As for periods, my elder daughter is already dealing with it and the younger one already knows all about it from all the discussions that we have. She goes around the house helping her sister with hot water bottle for cramps, pads and what not.
Q7. There might be times when you get your periods interrupt your active lifestyle. Do you use period solutions like menstrual cups to better deal with them?
My period problems have changed overtime. Earlier I used to suffer from abdomen cramps and diarrhoea, but now I get bloated. Now the cramps are not much, so I do my cardio moderately and lift weights – not too heavy ones, while avoiding core workout. I don’t stop. Other than this, period flow can be troublesome sometimes. When it is heavy, I have to keep changing the pad every 2 hours.
I have heard of menstrual cups from my trainees, but never tried one. They say it makes periods a lot more comfortable as one doesn’t have to change frequently, nor to worry about leaks or rashes. Will surely try it.
Q8. An advice or message that you would like to give to your younger self.
I want to tell my younger self to strive to become financially independent. Carve out a career path for yourself even if your family is against it and wants to get you married instead. Mine was and they did get me married.
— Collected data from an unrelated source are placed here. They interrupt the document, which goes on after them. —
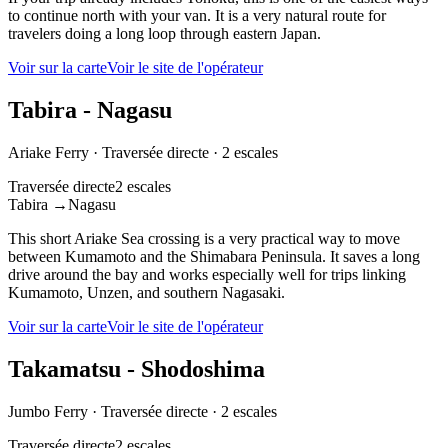
to continue north with your van. It is a very natural route for
travelers doing a long loop through eastern Japan.
Voir sur la carte
Voir le site de l'opérateur
Tabira - Nagasu
Ariake Ferry
·
Traversée directe
·
2 escales
Traversée directe
2 escales
Tabira
→
Nagasu
This short Ariake Sea crossing is a very practical way to move
between Kumamoto and the Shimabara Peninsula. It saves a long
drive around the bay and works especially well for trips linking
Kumamoto, Unzen, and southern Nagasaki.
Voir sur la carte
Voir le site de l'opérateur
Takamatsu - Shodoshima
Jumbo Ferry
·
Traversée directe
·
2 escales
Traversée directe
2 escales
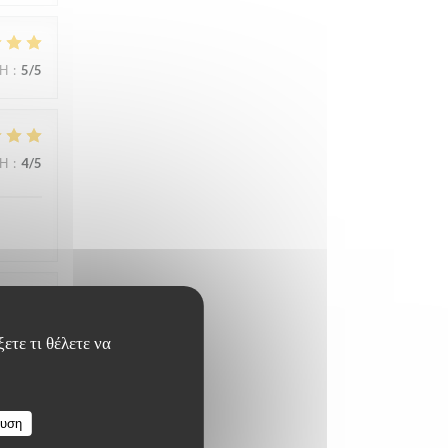
ΜΉ
:
5
/5
ΜΉ
:
4
/5
ΜΉ
:
5
/5
ετε τι θέλετε να
ue….
ευση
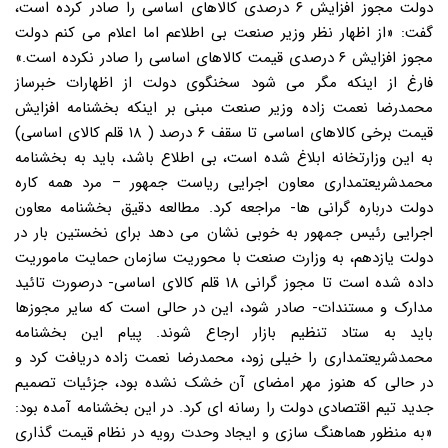
دولت مجوز افزایش ۶ درصدی کالاهای اساسی را صادر کرده است،
گفت: «از اظهار نظر وزیر صنعت بی اطلاعم اما اعلام می کنم دولت
مجوز افزایش ۶ درصدی قیمت کالاهای اساسی را صادر نکرده است.»
فارغ از اینکه مگر می شود سخنگوی دولت از اظهارات خبرساز
محمدرضا نعمت زاده وزیر صنعت مبنی بر اینکه بخشنامه افزایش
قیمت برخی کالاهای اساسی تا سقف ۶ درصد ( ۱۸ قلم کالای اساسی)
به این وزارتخانه ابلاغ شده است، بی اطلاع باشد، باید به بخشنامه
محمدشریعتمداری معاون اجرایی ریاست جمهور – مرد همه کاره
دولت درباره گرانی ها- مراجعه کرد. مطالعه دقیق بخشنامه معاون
اجرایی رئیس جمهور به خوبی نشان می دهد برای نخستین بار در
دولت یازدهم، به وزارت صنعت با محوریت سازمان حمایت ماموریت
داده شده است تا مجوز گرانی ۱۸ قلم کالای اساسی- درصورت تائید
مدارک و مستندات- صادر شود، این در حالی است که سایر مجوزها
باید به ستاد تنظیم بازار ارجاع شوند. پیام این بخشنامه
محمدشریعتمداری را خیلی زود، محمدرضا نعمت زاده دریافت کرد و
در حالی که هنوز مهر امضای آن خشک نشده بود، جزئیات تصمیم
جدید تیم اقتصادی دولت را رسانه ای کرد. در این بخشنامه آمده بود:
«به منظور هماهنگ سازی و ایجاد وحدت رویه در نظام قیمت گذاری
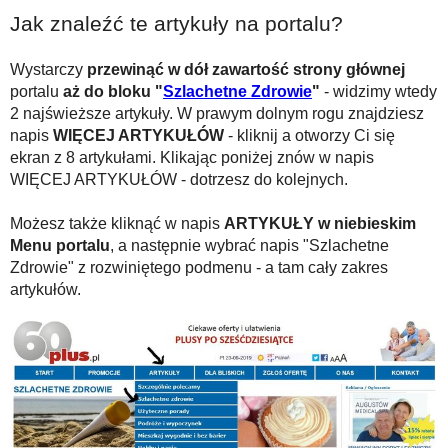
Jak znaleźć te artykuły na portalu?
Wystarczy
przewinąć w dół zawartość strony głównej
portalu
aż do bloku "
Szlachetne Zdrowie
"
- widzimy wtedy
2 najświeższe artykuły. W prawym dolnym rogu znajdziesz
napis
WIĘCEJ ARTYKUŁÓW
- kliknij a otworzy Ci się
ekran z 8 artykułami. Klikając poniżej znów w napis
WIĘCEJ ARTYKUŁÓW - dotrzesz do kolejnych.
Możesz także kliknąć w napis
ARTYKUŁY w niebieskim
Menu portalu
, a następnie wybrać napis "Szlachetne
Zdrowie" z rozwiniętego podmenu - a tam cały zakres
artykułów.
This is my advice to all the youngsters, particularly women, because it is very important for you to become self-reliant, no matter how comfortable you are in your life or happy you are in your marriage. At one point, I was crazy for my husband and I never knew that one day I’d leave home and live without him, you know. But I did after 15 years to take a stand for myself. And not being financially independent made it very hard.
While working, as you earn a certain amount of money, make sure you save. And then get into marriage if that is what you want.